In the face of these capabilities, there is almost no way for Ukraine to attain even local air superiority to protect its ground forces; this is why the Ukrainian Air Force has been campaigning on its official Twitter account for the F-16 aircraft. Yet even if the Biden administration decides to start an F-16 program for Kyiv today, it would be unable to train pilots in time for the upcoming counteroffensive.

7. Can Ukraine Still Win without Attaining Air Superiority?

Yet battle plans are conceived in optimism. Ukraine can look for inspiration in military history, going all the way back to the 1973 Yom Kippur War and the opening moves of the Egyptian Army in Sinai. 

In that conflict, Cairo could not deploy an air force on par with Israel’s. So it decided to play to its strengths and set a more modest objective: to control the airspace over the ground operations area. This required only surface-to-air missiles (SAMs) and anti-aircraft artillery (AAA), which it possessed in abundance. Cairo also designed its battle plan to allow its fighters to advance without receiving significant follow-on reinforcements. 
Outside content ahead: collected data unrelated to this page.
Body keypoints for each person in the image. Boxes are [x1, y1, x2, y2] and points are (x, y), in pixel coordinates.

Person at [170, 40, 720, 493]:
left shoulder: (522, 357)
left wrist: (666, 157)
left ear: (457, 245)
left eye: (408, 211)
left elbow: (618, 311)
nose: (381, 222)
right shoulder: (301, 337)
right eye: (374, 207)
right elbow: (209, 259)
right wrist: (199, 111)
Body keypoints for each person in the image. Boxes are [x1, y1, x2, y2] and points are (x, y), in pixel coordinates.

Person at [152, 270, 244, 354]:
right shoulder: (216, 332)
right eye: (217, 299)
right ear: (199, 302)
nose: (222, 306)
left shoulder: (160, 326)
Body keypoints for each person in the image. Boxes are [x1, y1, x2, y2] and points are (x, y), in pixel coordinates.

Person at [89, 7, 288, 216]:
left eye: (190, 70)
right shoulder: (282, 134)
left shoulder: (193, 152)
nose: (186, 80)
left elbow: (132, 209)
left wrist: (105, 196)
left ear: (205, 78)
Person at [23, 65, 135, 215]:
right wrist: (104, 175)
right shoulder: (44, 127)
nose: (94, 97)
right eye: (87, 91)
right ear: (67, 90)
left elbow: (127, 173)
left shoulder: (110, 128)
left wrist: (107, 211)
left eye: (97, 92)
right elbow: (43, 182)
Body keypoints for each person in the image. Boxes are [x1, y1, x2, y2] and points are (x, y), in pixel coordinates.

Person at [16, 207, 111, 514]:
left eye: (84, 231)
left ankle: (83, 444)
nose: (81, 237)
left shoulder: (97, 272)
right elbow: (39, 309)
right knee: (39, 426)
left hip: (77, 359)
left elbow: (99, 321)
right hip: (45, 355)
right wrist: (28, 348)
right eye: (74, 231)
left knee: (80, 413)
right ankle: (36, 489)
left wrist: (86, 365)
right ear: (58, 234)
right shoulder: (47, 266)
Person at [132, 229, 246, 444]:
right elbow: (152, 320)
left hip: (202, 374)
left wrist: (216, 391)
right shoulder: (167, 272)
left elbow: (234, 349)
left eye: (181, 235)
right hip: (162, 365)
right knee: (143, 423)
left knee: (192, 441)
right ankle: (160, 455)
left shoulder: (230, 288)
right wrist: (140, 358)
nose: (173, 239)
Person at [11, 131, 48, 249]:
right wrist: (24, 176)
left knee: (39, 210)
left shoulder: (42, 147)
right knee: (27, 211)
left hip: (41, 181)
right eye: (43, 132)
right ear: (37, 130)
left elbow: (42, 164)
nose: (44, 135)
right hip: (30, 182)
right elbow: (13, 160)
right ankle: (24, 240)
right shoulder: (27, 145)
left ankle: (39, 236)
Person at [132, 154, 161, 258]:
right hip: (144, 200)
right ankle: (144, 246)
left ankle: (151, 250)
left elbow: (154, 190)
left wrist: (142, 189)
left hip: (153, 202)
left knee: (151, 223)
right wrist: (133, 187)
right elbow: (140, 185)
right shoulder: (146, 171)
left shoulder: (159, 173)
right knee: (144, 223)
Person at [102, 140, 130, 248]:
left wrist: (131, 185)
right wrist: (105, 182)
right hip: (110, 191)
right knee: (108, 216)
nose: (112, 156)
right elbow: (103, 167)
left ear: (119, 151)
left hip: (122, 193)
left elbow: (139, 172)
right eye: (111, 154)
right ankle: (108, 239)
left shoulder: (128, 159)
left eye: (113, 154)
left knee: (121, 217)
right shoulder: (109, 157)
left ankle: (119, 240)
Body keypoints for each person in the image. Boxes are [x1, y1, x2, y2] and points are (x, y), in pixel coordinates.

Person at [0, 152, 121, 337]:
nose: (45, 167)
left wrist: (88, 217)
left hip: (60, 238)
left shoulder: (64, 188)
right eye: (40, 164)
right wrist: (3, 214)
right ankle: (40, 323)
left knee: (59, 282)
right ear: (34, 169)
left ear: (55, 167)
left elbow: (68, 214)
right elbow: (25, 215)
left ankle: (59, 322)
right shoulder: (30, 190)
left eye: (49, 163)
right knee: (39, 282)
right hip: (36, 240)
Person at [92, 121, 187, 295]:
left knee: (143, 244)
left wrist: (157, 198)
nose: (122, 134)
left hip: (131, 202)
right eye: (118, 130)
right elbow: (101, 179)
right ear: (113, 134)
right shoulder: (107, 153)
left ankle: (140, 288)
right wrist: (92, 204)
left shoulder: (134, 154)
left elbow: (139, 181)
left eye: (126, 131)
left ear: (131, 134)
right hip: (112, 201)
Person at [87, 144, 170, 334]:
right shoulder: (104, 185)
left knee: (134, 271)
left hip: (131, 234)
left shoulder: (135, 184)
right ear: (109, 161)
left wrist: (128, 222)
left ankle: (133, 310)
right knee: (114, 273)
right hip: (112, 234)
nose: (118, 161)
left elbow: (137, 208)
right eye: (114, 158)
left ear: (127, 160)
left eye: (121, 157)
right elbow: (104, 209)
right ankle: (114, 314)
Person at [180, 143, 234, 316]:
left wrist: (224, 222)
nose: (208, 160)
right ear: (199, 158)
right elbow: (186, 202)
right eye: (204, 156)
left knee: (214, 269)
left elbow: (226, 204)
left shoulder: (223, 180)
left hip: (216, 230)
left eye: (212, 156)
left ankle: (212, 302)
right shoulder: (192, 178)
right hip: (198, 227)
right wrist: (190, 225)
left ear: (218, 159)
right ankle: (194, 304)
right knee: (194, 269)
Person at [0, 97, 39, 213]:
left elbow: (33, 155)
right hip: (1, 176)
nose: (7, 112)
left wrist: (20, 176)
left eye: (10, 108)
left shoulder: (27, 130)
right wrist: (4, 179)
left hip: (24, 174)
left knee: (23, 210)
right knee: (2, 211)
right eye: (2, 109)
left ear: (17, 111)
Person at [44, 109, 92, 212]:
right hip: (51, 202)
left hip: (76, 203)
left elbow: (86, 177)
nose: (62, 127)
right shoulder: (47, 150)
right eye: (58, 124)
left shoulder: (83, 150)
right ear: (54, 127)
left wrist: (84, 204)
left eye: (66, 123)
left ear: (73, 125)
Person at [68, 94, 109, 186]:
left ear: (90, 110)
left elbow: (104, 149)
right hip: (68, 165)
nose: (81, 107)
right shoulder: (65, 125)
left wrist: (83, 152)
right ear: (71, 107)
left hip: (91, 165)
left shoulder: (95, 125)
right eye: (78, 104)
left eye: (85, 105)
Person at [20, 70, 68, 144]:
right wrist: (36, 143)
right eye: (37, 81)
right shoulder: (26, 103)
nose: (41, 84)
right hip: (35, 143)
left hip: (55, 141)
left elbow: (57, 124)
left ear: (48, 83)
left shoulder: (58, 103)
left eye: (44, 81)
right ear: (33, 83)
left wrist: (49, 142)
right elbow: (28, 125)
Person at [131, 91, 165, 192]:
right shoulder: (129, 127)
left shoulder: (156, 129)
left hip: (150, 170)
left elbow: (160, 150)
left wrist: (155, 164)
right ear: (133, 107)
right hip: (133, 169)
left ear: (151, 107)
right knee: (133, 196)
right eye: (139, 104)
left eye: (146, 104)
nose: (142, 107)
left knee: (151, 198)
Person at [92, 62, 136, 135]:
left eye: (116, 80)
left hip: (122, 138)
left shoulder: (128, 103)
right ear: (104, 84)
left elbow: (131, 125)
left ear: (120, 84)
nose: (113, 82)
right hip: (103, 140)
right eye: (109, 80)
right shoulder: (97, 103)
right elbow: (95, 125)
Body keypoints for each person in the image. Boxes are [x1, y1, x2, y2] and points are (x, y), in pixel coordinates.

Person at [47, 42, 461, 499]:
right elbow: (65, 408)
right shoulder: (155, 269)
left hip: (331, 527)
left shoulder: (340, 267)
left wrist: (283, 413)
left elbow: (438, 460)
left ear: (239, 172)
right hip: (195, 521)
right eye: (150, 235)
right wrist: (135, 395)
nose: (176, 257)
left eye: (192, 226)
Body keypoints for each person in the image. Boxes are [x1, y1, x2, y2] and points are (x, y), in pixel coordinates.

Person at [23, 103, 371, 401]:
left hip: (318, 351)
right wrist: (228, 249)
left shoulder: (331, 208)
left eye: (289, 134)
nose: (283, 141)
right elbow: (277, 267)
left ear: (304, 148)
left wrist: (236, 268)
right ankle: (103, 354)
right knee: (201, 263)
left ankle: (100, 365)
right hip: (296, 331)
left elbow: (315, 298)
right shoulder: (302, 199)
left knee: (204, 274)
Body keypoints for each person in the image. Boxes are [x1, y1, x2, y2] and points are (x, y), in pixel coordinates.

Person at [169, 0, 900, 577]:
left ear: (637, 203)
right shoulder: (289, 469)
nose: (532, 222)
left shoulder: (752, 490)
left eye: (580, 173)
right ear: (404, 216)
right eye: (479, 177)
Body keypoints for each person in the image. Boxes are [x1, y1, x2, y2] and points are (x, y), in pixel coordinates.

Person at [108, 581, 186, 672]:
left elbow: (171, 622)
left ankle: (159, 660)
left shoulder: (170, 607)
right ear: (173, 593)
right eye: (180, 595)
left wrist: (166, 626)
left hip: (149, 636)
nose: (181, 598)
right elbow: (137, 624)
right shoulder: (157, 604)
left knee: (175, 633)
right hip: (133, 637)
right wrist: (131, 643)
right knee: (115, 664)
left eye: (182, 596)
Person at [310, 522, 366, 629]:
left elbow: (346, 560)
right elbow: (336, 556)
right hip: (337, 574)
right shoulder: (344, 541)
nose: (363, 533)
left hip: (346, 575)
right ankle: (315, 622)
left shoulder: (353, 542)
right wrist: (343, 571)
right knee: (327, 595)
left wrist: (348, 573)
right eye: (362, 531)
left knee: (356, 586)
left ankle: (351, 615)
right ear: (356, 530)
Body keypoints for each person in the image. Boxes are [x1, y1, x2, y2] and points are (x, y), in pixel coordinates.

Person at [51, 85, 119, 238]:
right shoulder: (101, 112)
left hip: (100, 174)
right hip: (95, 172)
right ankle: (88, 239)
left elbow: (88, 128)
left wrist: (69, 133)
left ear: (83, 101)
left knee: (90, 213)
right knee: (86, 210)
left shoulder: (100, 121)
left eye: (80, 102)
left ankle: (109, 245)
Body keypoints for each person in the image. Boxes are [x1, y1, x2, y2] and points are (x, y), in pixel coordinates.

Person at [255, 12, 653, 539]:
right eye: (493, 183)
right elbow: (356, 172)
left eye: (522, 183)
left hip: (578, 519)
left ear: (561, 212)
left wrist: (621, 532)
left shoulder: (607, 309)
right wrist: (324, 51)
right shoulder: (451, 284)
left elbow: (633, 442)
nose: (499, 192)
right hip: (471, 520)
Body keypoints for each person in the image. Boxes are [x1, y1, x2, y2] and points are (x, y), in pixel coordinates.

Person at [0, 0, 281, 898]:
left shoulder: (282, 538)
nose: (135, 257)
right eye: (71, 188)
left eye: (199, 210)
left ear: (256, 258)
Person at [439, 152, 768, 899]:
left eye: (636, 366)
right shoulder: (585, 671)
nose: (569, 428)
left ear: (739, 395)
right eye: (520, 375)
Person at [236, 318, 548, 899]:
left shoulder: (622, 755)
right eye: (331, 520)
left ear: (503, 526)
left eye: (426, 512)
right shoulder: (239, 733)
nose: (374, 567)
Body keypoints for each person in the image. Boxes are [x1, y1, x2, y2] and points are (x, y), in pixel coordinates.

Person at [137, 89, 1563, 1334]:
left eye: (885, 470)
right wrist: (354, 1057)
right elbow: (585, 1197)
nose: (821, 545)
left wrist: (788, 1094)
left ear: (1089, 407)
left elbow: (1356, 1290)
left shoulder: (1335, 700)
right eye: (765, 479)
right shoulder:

Kyiv should set a similar objective. Should it manage to project a layered SAM umbrella covering its ground assault forces, and synchronize it with limited fighter aircraft activity, a blitz assault can achieve its military objectives. To succeed with such a risky battle plan it has to disguise its preparations and catch the adversary off guard. It is a high-stakes gamble, but at this stage in the conflict, it is a gamble Kyiv has to make.